In conclusion, we found that in combination with fentanyl, RT has non-inferior efficacy and a higher safety profile than EP for elderly outpatients undergoing colonoscopy, which suggests that RT is more suitable for elderly outpatients undergoing colonoscopy.
Funding Statement
Special funds for comfortable medical anesthesia optimization of Shandong Provincial Medical Association (NO.YXH2021ZX004).
Data Sharing Statement
The datasets generated during and/or analyzed during the current study are not publicly available due to the privacy policy but are available from the corresponding authors on reasonable requests.
Ethical Approval
All procedures performed on the patients were in accordance with the 1964 Helsinki declaration and its later amendments.

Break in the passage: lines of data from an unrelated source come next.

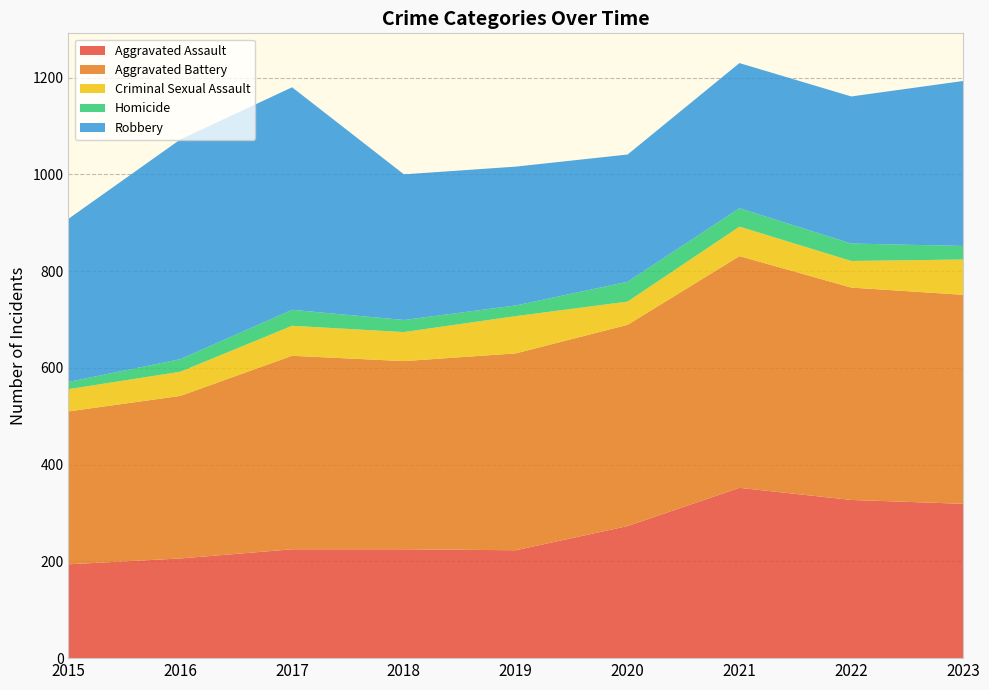

Reading left to right, list all the values displayed in this chart.

Aggravated Assault: 2015=194	2016=206	2017=225	2018=225	2019=223	2020=273	2021=352	2022=327	2023=319
Aggravated Battery: 2015=316	2016=336	2017=400	2018=389	2019=407	2020=416	2021=479	2022=439	2023=432
Criminal Sexual Assault: 2015=46	2016=50	2017=62	2018=60	2019=77	2020=48	2021=61	2022=55	2023=73
Homicide: 2015=15	2016=26	2017=33	2018=25	2019=22	2020=41	2021=38	2022=36	2023=28
Robbery: 2015=337	2016=454	2017=460	2018=301	2019=287	2020=263	2021=300	2022=304	2023=341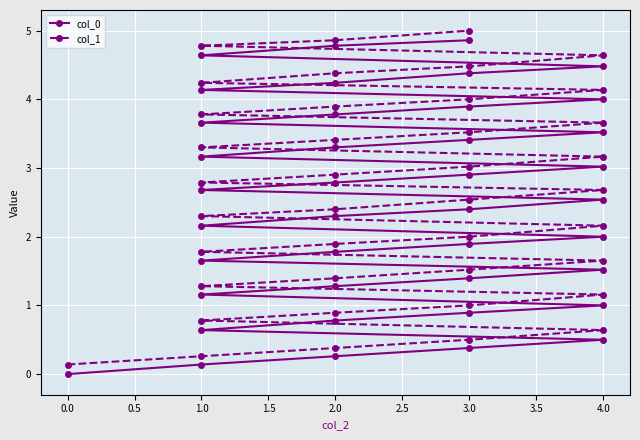

Rank the series by their average value, from lowest to highest.

col_0, col_1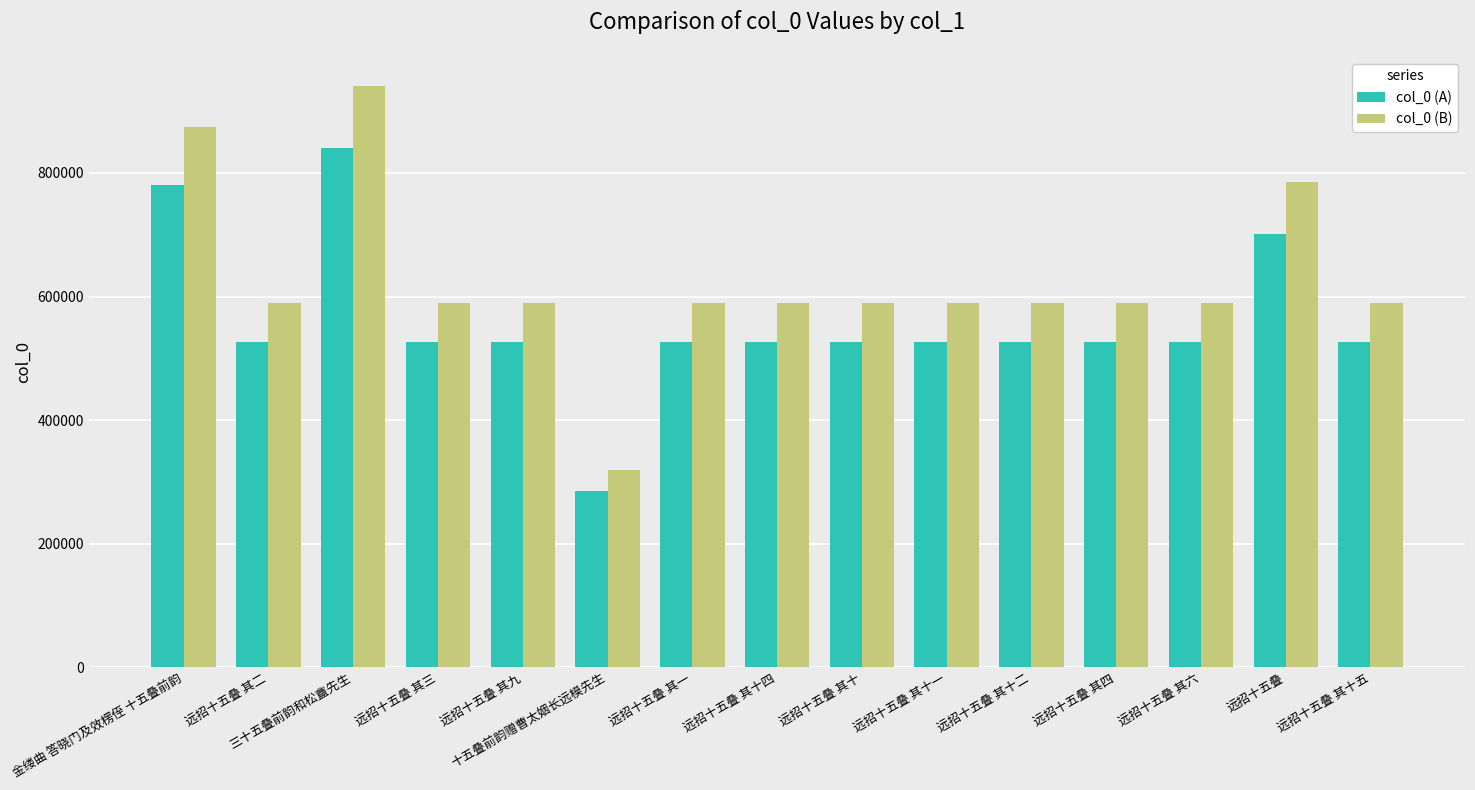

Rank the series at 远招十五叠 其九 from lowest to highest value.

col_0 (A), col_0 (B)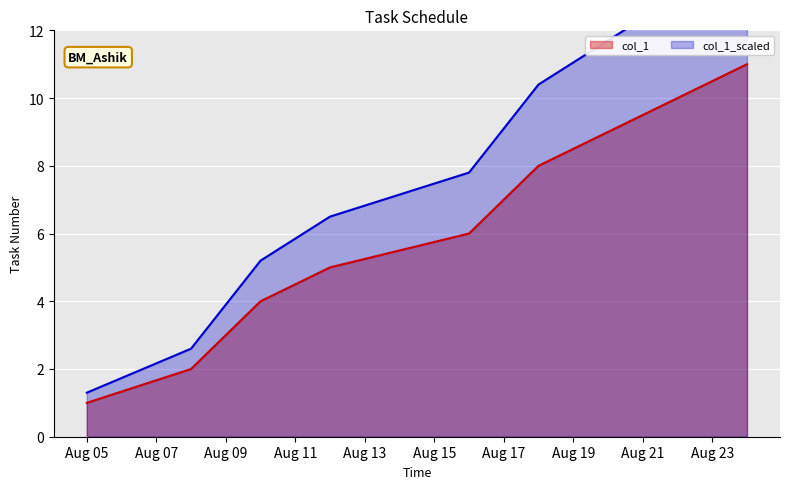

What is the change in value from 2020-08-12 to 2020-08-18?

+3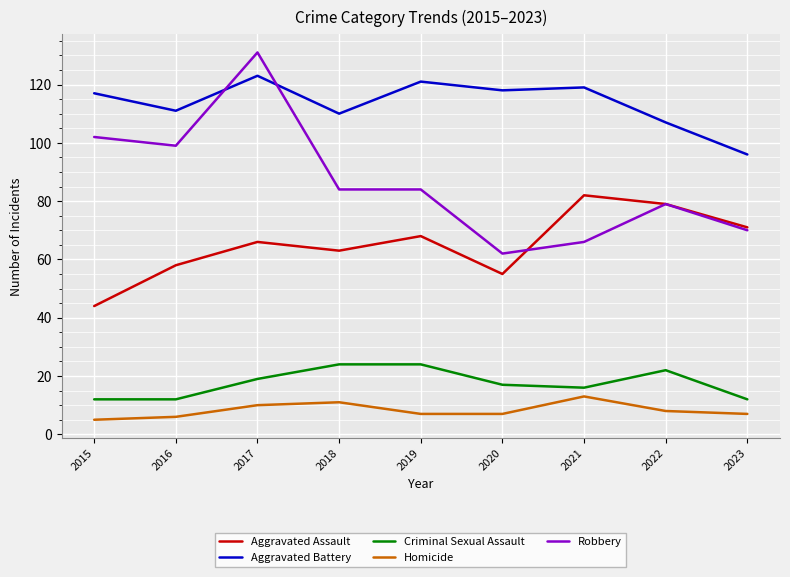

Reading left to right, extract all data points from this chart.

Aggravated Assault: 44	58	66	63	68	55	82	79	71
Aggravated Battery: 117	111	123	110	121	118	119	107	96
Criminal Sexual Assault: 12	12	19	24	24	17	16	22	12
Homicide: 5	6	10	11	7	7	13	8	7
Robbery: 102	99	131	84	84	62	66	79	70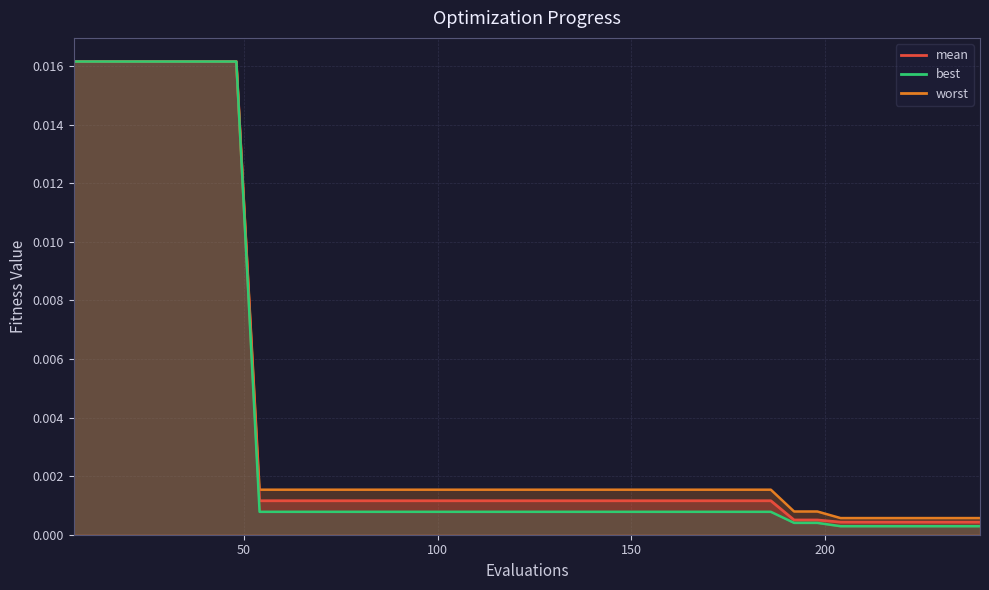

Which category has the lowest value in the mean series?

204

The study was approved by the institutional review boards of both Liaocheng People’s Hospitals.
Author Contributions
All authors made a significant contribution to the work reported, whether that is in the conception, study design, execution, acquisition of data, analysis and interpretation, or in all these areas; took part in drafting, revising or critically reviewing the article; gave final approval of the version to be published; have agreed on the journal to which the article has been submitted; and agree to be accountable for all aspects of the work.
Disclosure
The authors declare that the research was conducted in the absence of any commercial or financial relationships that could be construed as a potential conflict of interest.